Here are some trades I took today. All profitable. Total points earned was 10 points. I was not able to watch the market until close to 1:00 p.m. Chicago time as I had other things to do. Around 1:19 I made my first trade.
First, let's look at the context (first chart). We can see the open. It traded down the up then sideways. Then it had a BO north in the form of a bull channel (blue). That was followed by a sideways move. Again, to reiterate this is the market cycle. This is the larger context. It got close to that prior high that was made shortly after the open. The entire thing could be drawn in a larger TR if using the high of the day right after the open and the top of the sideways rectangle. That TR that is drawn in in the form of a rectangle can be seen as a NESTED TR within a larger TR. Anyway around 1:19 I took my first trade in that nested TR. At that point the nested TR had at least 20 (had over 30 bars) bars in it so I call it a TR not a PB. At that point I can use TR techniques. ON THAT TF. (time frame)
First Trade: This was a long trade.1c@5693.25 (green) Exit 5695.25 (orange) for 2 points profit.
Second trade: A short 1c in top 1/4 of the nested TR 5696.75 (red) Covered @5695.75 (blue) for 1pt profit.
Third trade: Long 1c 5692.50 (green) in bottom 1/4 of nested TR. Exit 5694.50 (orange) in middle of TR. Profit 2 pts.
Fourth trade: Long 1c @5693.25 (green) Exit 5694.00 (orange). I didn't get but 3/4 of a point on this trade. Sometimes that happens.
Fifth trade: I shorted 1c @5693.75. in bottom 1/3 of the nested TR. I then averaged down or scaled in 2 contracts @5696.25. Why? Getting too close to the close of RTHs (regular trading hours). I don't like trading last hour so I scaled in to bring my exit to where I could make money on second entry of two contracts and BE or make a little on my initial entry. I exited my initial entry @5693.50 (blue) for 1/4 pt profit and my second 2nd entry of 2Cs @5694.25 (blue)for 2pts profit on each of those contracts. I didn't make much on my initial entry but it was better than BE. Averaging down basically makes probability bigger that I can get out with a profit. I know that sounds backwards and contrary to conventional trading wisdom but it does indeed do so.
CAN ANYONE TELL ME WHY?
Summary: 10 points over the span of about 1.5 hours. That is $500.00. Not bad pay for an hour and half of work. No sweat in hot sun digging ditches. Trading small size in the ES. Not going for big swings. Taking what the market gives me. Happy to get a slice of the pie. Offers many TR opportunities in the day session thus affording me FOT (frequency of trades) which is a concept important for a scalper. I am grabbing money as the market gives it to me not waiting for 2 or 3 hours to grab some points. I maintain a high win rate; an important concept for a scalper. This make several days I have shown trades even recording some of them as the action was happening and some screen shots. There will come a losing day but by maintaining a high win rate over time I am still ahead.
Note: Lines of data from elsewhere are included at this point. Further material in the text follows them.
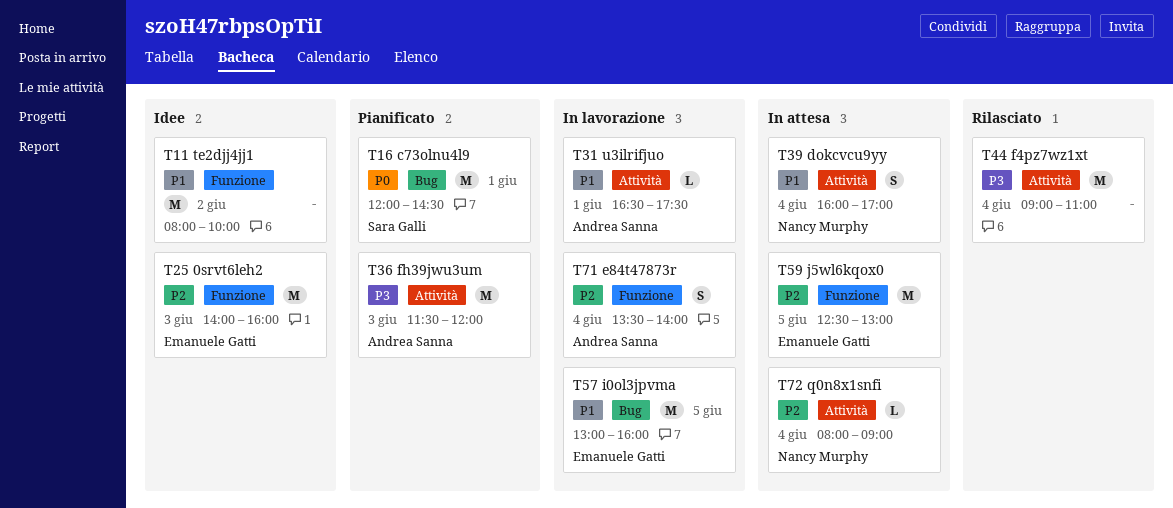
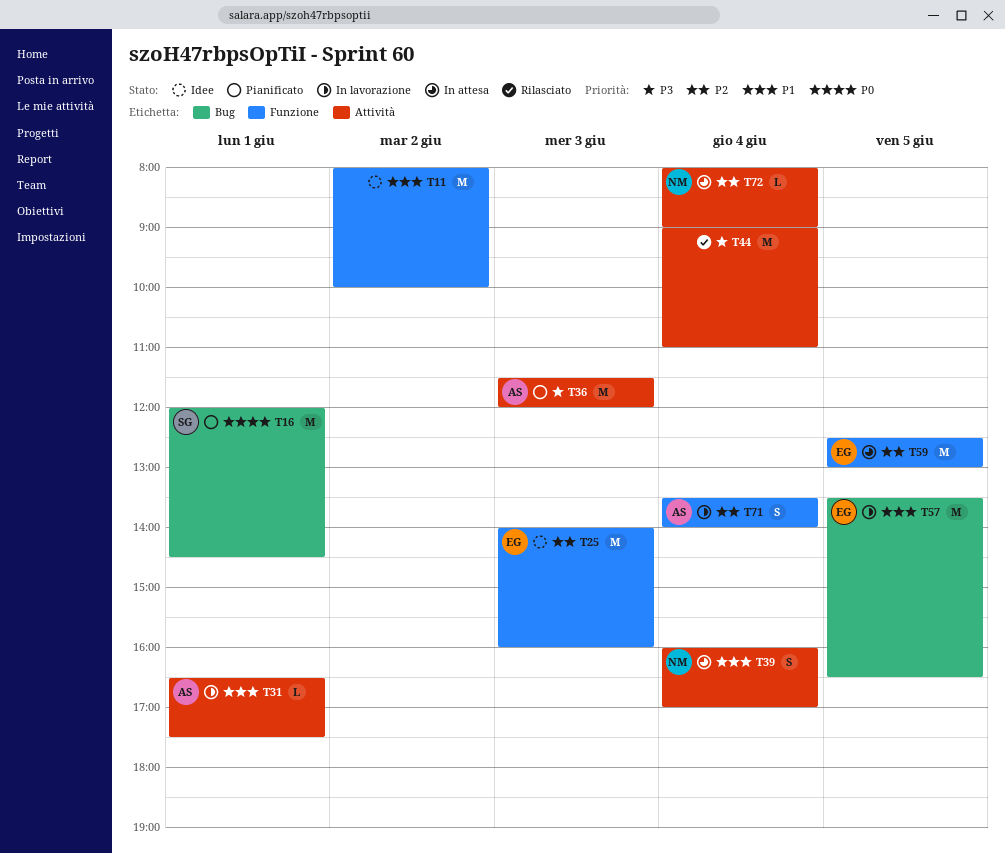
T57, begins: 13:00 -> 13:30
T57, ends: 16:00 -> 16:30

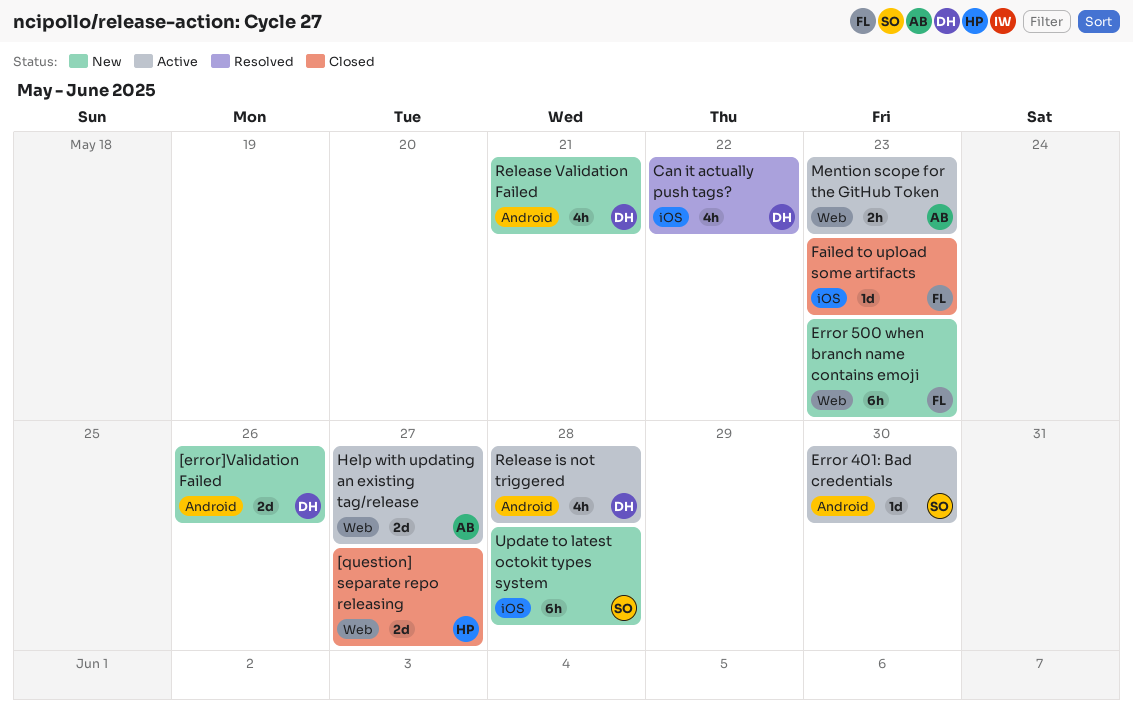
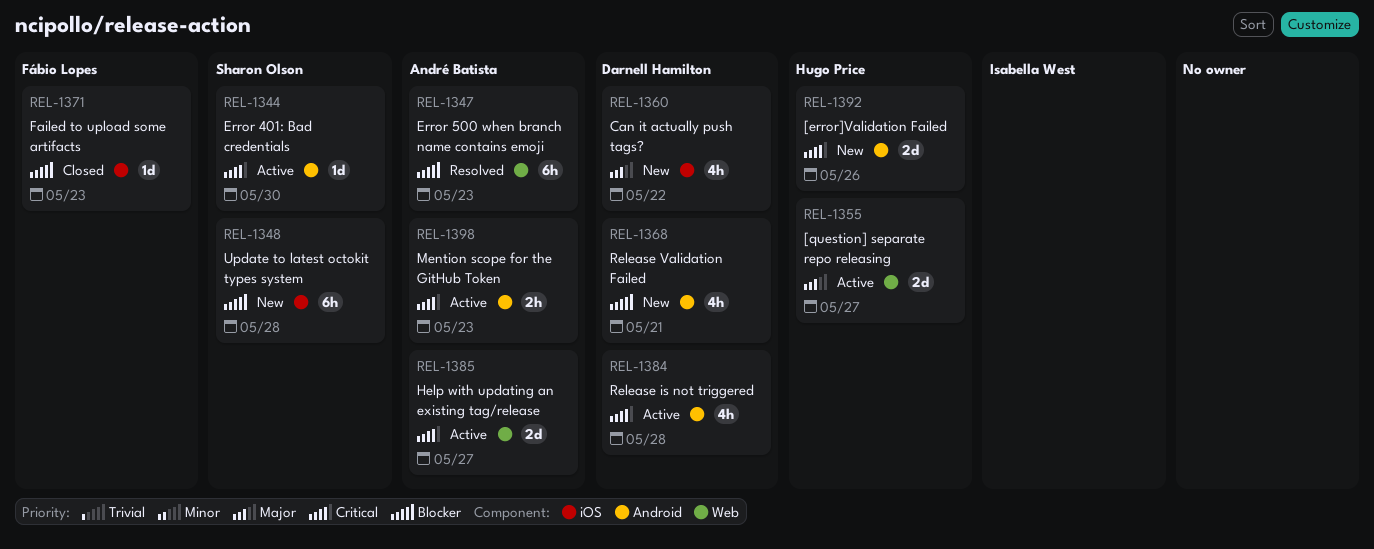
[error]Validation Failed, owner: Darnell Hamilton -> Hugo Price
[question] separate repo releasing, status: Closed -> Active
Can it actually push tags?, status: Resolved -> New
Error 500 when branch name contains emoji, status: New -> Resolved
Error 500 when branch name contains emoji, owner: Fábio Lopes -> André Batista
Mention scope for the GitHub Token, label: Web -> Android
Most of the session the market is in a channel or TR on any particular TF. About 10% of the time we get BOs and maybe half of that time strong BOs. So, IMO it behooves a scalper to not ignore TRs. Don't refer to them as noise but instead as FOT opportunities. I trade BOs (strong and weak), channels (broad and narrow), and TRs (broad and narrow) and I use techniques for each of them. However, I know I will likely see more channels and sideways moves during the session. WATCH THAT MARKET CYCLE!
I am showing two 1m charts below of the same trades. I show the first chart it shows the market cycle and nested TR within a larger TR (larger not drawn in). The second chart shows my trades close up.
When trading BOs that (10%) one's initial risk is going to be larger and probability higher but reward has to be smaller. Most of the time. That too breaks with conventional thinking. R:R is not so great on BOs? ANYBODY KNOW WHY?
Understand I detail out the trades..colors..and concept abbreviations for the benefit of new traders that don't yet understand my entries and exits and terminology. That way they can better understand how I trade. Not advising anyone to trade this way. We each have to find our own way we are comfortable with and can also experience trading as fun and a challenge. Otherwise over the long haul we won't be able to succeed.
Maybe tomorrow I can record a video of the trades I take tomorrow.